Sources of plain-text documents
◇ ◇ ◇ ◇ ◇

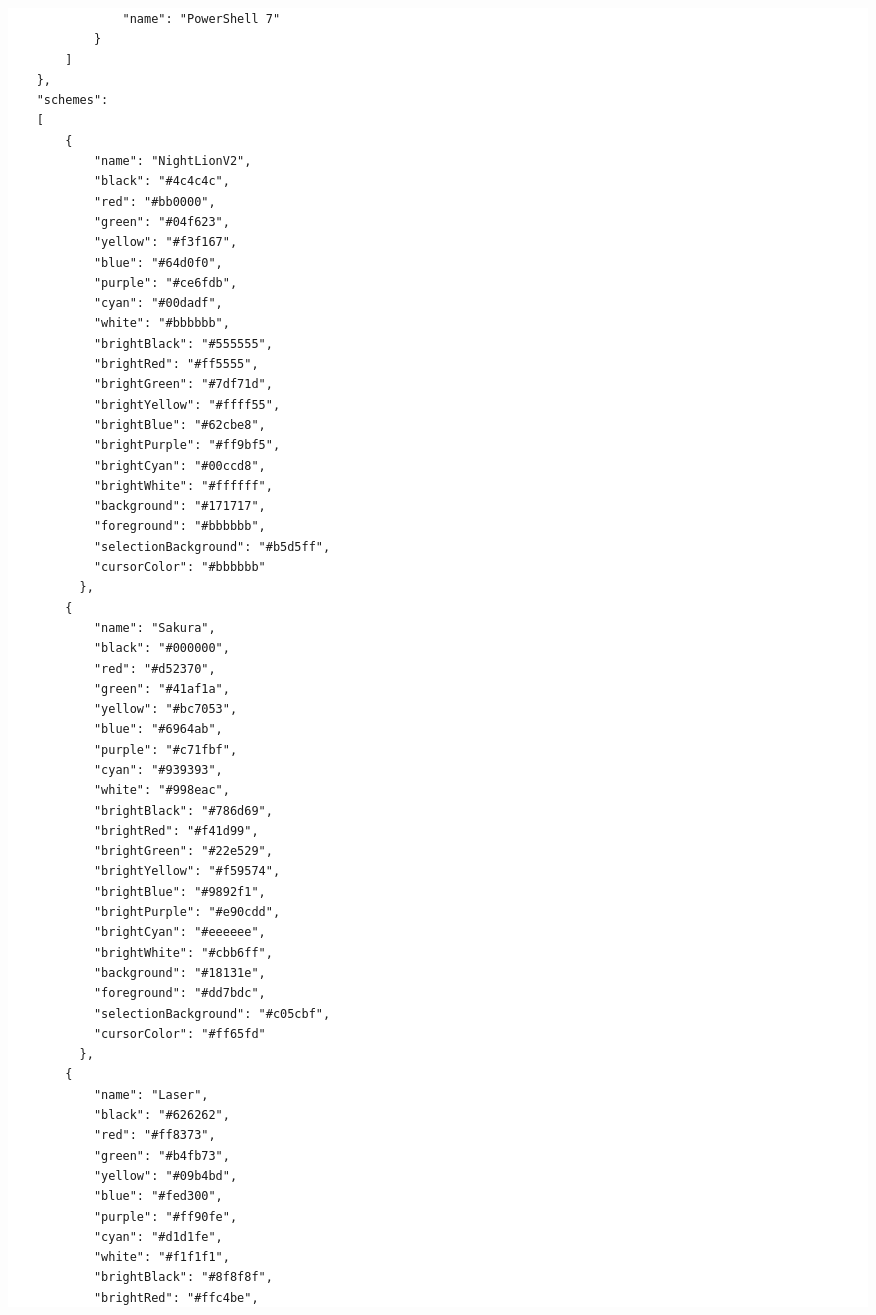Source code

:                     "name": "PowerShell 7"
                }
            ]
        },
        "schemes": 
        [
            {
                "name": "NightLionV2",
                "black": "#4c4c4c",
                "red": "#bb0000",
                "green": "#04f623",
                "yellow": "#f3f167",
                "blue": "#64d0f0",
                "purple": "#ce6fdb",
                "cyan": "#00dadf",
                "white": "#bbbbbb",
                "brightBlack": "#555555",
                "brightRed": "#ff5555",
                "brightGreen": "#7df71d",
                "brightYellow": "#ffff55",
                "brightBlue": "#62cbe8",
                "brightPurple": "#ff9bf5",
                "brightCyan": "#00ccd8",
                "brightWhite": "#ffffff",
                "background": "#171717",
                "foreground": "#bbbbbb",
                "selectionBackground": "#b5d5ff",
                "cursorColor": "#bbbbbb"
              },
            {
                "name": "Sakura",
                "black": "#000000",
                "red": "#d52370",
                "green": "#41af1a",
                "yellow": "#bc7053",
                "blue": "#6964ab",
                "purple": "#c71fbf",
                "cyan": "#939393",
                "white": "#998eac",
                "brightBlack": "#786d69",
                "brightRed": "#f41d99",
                "brightGreen": "#22e529",
                "brightYellow": "#f59574",
                "brightBlue": "#9892f1",
                "brightPurple": "#e90cdd",
                "brightCyan": "#eeeeee",
                "brightWhite": "#cbb6ff",
                "background": "#18131e",
                "foreground": "#dd7bdc",
                "selectionBackground": "#c05cbf",
                "cursorColor": "#ff65fd"
              },
            {
                "name": "Laser",
                "black": "#626262",
                "red": "#ff8373",
                "green": "#b4fb73",
                "yellow": "#09b4bd",
                "blue": "#fed300",
                "purple": "#ff90fe",
                "cyan": "#d1d1fe",
                "white": "#f1f1f1",
                "brightBlack": "#8f8f8f",
                "brightRed": "#ffc4be",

◇ ◇ ◇ ◇ ◇

#### [Required work]
How many of the lines above contain the string "brightPurple", matching case exactly? Give only the number.

#### [Exercise answer]
2